# Instruction:
Would you reproduce exactly the lines below from the one holding "Gør krav på" through the one holding "A Vállalkozó kizárólag", inclusive, and no others?

# Data under study:
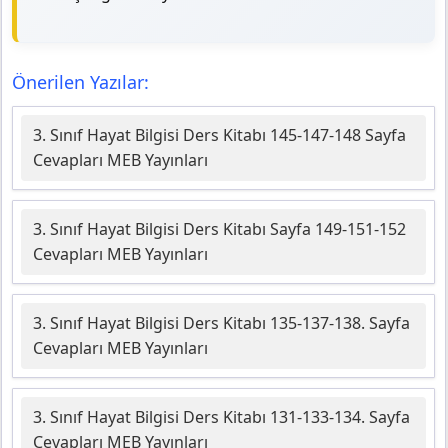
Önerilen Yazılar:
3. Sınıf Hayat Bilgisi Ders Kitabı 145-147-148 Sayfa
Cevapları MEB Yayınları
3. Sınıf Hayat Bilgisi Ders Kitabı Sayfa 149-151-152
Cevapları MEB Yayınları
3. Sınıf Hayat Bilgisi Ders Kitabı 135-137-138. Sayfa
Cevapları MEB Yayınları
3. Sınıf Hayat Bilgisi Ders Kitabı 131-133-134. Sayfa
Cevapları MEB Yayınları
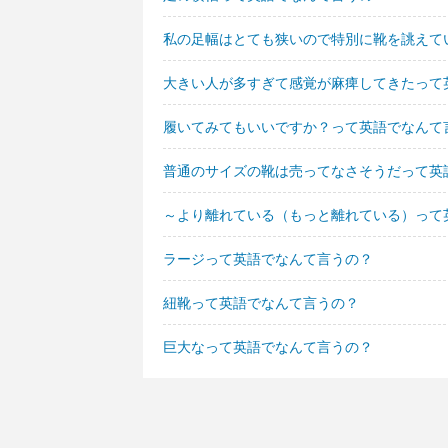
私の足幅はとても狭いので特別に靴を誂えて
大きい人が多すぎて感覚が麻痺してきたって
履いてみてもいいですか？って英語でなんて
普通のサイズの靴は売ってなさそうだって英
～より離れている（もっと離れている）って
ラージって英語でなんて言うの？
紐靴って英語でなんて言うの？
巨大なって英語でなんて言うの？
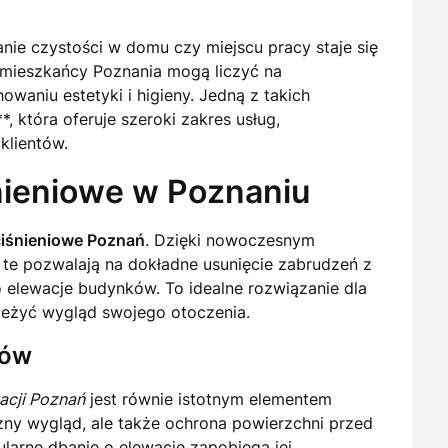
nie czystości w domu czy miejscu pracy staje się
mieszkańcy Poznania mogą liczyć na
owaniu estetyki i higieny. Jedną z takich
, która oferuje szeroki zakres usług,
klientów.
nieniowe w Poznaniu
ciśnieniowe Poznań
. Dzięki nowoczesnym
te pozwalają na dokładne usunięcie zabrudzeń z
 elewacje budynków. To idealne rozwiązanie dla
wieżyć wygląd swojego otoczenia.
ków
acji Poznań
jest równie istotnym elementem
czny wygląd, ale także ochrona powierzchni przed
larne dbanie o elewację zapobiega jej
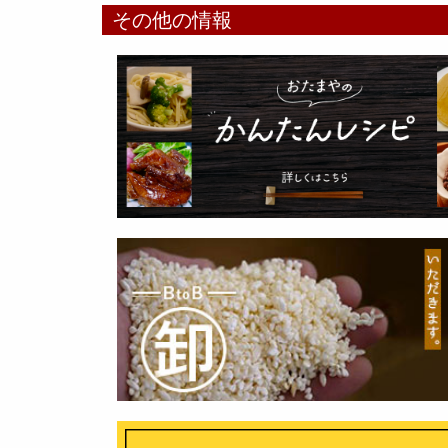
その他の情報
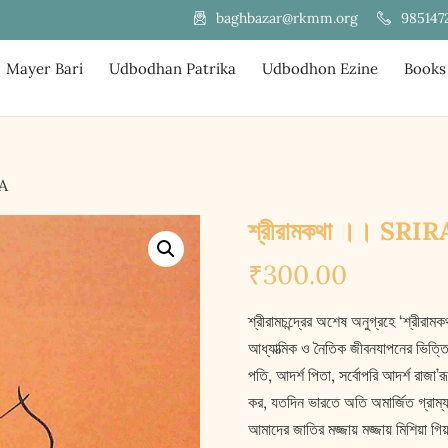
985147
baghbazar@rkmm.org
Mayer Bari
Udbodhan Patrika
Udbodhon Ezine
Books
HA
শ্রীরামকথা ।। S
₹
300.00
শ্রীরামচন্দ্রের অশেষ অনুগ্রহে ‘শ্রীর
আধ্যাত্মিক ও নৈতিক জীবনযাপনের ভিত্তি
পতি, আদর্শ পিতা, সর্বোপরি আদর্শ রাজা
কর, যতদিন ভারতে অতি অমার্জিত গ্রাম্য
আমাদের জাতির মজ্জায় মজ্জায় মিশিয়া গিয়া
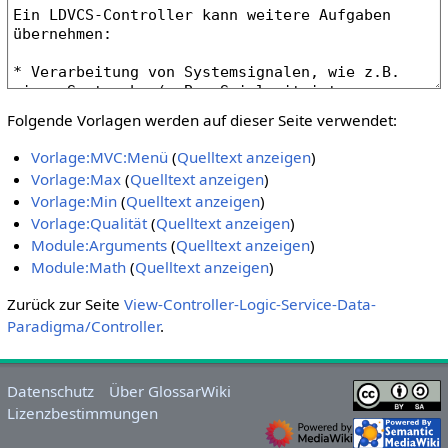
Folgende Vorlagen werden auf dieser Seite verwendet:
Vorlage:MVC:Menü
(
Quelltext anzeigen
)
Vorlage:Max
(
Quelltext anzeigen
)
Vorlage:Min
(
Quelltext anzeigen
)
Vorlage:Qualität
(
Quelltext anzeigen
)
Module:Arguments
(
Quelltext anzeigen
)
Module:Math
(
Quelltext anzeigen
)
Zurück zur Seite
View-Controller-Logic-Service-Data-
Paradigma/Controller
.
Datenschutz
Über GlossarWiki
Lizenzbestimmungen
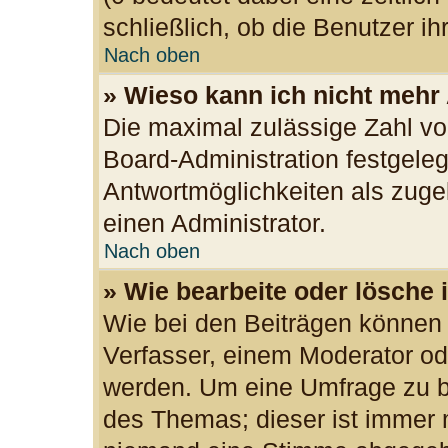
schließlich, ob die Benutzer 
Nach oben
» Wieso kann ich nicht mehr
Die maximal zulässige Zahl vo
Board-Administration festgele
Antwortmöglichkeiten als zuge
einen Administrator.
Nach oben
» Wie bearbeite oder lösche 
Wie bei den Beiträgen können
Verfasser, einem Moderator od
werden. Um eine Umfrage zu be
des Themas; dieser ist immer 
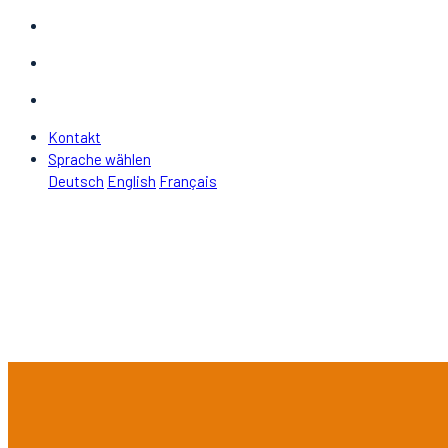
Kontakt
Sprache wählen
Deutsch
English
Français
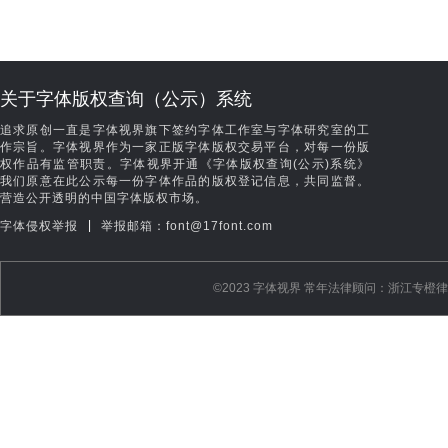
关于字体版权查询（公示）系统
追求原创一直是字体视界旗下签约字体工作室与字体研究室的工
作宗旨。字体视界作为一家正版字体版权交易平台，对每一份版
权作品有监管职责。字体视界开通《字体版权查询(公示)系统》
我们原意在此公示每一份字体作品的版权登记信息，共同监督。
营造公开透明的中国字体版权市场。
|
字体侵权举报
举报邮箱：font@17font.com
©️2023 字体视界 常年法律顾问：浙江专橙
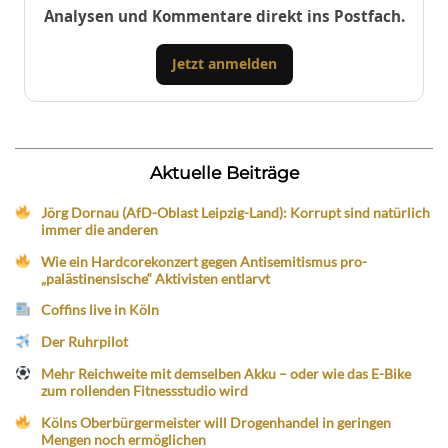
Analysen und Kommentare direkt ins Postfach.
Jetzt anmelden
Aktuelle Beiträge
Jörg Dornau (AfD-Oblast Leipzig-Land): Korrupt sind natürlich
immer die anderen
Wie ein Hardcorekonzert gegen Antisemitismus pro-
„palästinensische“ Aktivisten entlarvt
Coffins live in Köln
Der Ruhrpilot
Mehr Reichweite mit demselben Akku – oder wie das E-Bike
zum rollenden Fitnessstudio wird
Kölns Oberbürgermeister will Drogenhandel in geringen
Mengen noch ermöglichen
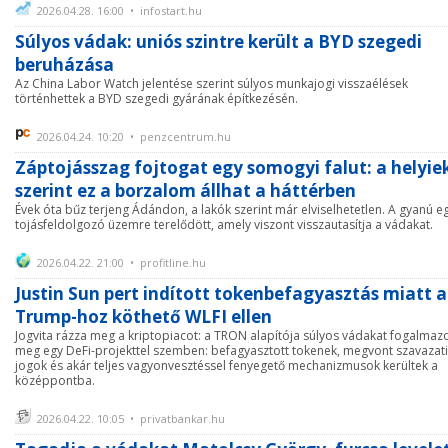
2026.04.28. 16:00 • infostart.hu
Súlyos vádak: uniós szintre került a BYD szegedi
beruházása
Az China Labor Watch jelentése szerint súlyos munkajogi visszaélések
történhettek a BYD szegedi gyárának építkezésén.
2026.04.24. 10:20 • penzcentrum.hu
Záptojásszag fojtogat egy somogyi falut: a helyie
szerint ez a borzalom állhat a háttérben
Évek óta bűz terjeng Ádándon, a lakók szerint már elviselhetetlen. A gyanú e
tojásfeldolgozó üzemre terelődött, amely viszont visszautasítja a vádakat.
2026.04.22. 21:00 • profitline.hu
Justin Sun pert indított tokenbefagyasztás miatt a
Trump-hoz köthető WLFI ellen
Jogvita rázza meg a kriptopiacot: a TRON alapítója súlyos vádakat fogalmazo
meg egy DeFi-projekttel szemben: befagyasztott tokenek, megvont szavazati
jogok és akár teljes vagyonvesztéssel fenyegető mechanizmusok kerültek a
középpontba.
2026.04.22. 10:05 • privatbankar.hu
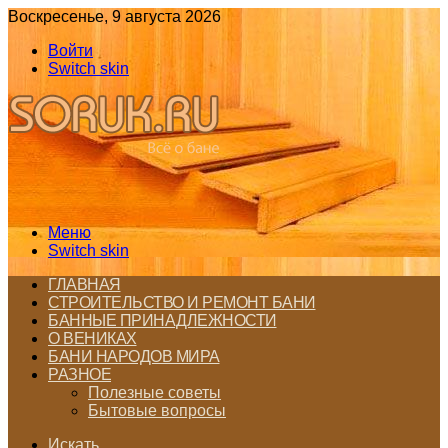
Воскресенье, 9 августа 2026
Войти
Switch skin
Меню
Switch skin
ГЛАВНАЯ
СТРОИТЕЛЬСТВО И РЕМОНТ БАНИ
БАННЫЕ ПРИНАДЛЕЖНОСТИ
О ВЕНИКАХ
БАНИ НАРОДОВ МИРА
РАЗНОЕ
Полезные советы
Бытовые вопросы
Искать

...

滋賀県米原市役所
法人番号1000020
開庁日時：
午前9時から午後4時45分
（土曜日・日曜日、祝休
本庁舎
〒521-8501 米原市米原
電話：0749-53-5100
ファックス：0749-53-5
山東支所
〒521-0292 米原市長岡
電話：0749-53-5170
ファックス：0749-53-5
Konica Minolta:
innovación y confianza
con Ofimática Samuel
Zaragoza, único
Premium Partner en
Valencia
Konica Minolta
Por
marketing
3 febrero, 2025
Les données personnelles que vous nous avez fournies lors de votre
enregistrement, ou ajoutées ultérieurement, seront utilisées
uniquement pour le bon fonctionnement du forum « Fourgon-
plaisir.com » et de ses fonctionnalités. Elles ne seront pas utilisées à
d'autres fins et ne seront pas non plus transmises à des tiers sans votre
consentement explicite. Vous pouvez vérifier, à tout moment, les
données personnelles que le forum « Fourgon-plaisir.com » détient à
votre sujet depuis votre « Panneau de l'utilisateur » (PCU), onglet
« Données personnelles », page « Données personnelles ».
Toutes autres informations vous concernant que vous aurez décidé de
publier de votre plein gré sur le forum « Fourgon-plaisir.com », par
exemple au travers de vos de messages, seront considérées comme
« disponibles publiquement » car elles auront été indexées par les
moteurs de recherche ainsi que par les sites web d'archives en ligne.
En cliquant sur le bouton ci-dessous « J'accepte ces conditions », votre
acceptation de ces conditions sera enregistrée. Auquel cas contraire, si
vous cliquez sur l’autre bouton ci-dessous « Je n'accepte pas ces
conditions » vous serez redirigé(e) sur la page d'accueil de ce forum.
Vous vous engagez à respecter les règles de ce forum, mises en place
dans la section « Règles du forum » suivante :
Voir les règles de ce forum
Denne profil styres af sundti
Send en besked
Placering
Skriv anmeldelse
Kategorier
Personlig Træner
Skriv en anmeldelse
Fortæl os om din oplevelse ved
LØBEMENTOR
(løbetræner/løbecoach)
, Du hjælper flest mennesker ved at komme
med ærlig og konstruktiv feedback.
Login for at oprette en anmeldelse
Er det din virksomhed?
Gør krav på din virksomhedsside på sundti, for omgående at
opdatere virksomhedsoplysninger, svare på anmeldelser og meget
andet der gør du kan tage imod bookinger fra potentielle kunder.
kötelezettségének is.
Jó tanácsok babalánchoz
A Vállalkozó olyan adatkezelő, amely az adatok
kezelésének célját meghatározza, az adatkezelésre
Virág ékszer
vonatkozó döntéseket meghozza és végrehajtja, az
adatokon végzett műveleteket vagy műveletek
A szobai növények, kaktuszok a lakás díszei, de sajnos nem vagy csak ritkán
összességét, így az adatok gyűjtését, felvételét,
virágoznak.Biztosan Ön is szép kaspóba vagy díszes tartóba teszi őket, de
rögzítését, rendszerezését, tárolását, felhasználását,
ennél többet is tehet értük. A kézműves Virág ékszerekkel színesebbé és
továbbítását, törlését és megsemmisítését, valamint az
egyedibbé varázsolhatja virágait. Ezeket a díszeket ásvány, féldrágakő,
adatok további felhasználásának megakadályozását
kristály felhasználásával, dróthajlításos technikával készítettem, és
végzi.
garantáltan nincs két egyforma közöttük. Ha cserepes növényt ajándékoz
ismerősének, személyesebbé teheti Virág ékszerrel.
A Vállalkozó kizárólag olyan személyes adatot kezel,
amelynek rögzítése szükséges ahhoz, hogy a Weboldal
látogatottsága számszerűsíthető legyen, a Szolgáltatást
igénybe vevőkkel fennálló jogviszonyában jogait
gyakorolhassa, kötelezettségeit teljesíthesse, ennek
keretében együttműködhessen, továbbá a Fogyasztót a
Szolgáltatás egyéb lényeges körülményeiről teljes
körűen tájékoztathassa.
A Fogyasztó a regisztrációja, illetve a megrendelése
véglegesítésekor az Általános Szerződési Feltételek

--

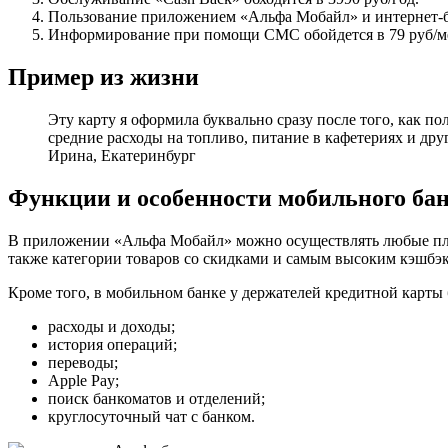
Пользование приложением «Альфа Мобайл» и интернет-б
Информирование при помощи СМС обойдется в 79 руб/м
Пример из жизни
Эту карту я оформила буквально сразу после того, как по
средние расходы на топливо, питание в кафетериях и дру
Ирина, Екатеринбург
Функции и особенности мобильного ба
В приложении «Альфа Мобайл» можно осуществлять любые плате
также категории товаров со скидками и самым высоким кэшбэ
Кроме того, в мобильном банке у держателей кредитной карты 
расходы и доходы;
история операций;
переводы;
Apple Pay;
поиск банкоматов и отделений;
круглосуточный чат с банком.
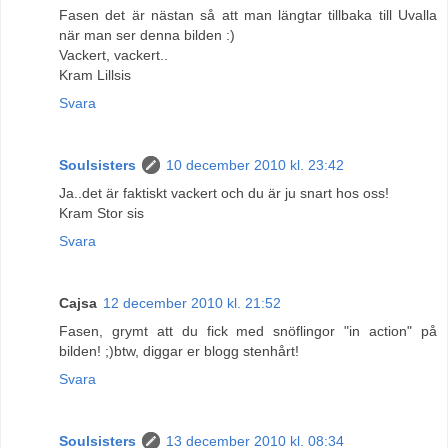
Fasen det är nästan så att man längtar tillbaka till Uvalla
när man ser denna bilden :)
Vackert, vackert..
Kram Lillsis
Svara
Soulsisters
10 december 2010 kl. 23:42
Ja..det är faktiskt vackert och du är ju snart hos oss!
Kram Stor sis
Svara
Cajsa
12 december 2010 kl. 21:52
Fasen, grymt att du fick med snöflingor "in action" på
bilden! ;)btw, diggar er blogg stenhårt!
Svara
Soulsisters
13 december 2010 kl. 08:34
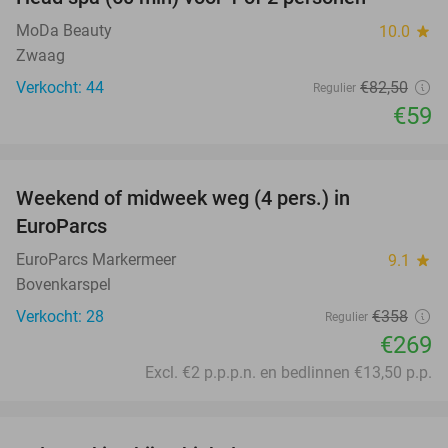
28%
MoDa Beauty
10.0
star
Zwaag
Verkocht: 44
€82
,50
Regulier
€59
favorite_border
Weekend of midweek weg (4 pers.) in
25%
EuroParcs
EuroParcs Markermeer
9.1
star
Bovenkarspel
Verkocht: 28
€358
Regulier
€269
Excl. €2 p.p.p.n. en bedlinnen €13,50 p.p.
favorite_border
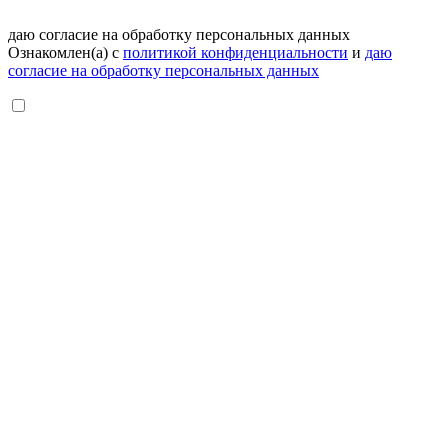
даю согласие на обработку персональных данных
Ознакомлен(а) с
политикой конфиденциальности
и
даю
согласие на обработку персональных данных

# Output for this task:
Gør krav på din virksomhedsside på sundti, for omgående at
opdatere virksomhedsoplysninger, svare på anmeldelser og meget
andet der gør du kan tage imod bookinger fra potentielle kunder.
kötelezettségének is.
Jó tanácsok babalánchoz
A Vállalkozó olyan adatkezelő, amely az adatok
kezelésének célját meghatározza, az adatkezelésre
Virág ékszer
vonatkozó döntéseket meghozza és végrehajtja, az
adatokon végzett műveleteket vagy műveletek
A szobai növények, kaktuszok a lakás díszei, de sajnos nem vagy csak ritkán
összességét, így az adatok gyűjtését, felvételét,
virágoznak.Biztosan Ön is szép kaspóba vagy díszes tartóba teszi őket, de
rögzítését, rendszerezését, tárolását, felhasználását,
ennél többet is tehet értük. A kézműves Virág ékszerekkel színesebbé és
továbbítását, törlését és megsemmisítését, valamint az
egyedibbé varázsolhatja virágait. Ezeket a díszeket ásvány, féldrágakő,
adatok további felhasználásának megakadályozását
kristály felhasználásával, dróthajlításos technikával készítettem, és
végzi.
garantáltan nincs két egyforma közöttük. Ha cserepes növényt ajándékoz
ismerősének, személyesebbé teheti Virág ékszerrel.
A Vállalkozó kizárólag olyan személyes adatot kezel,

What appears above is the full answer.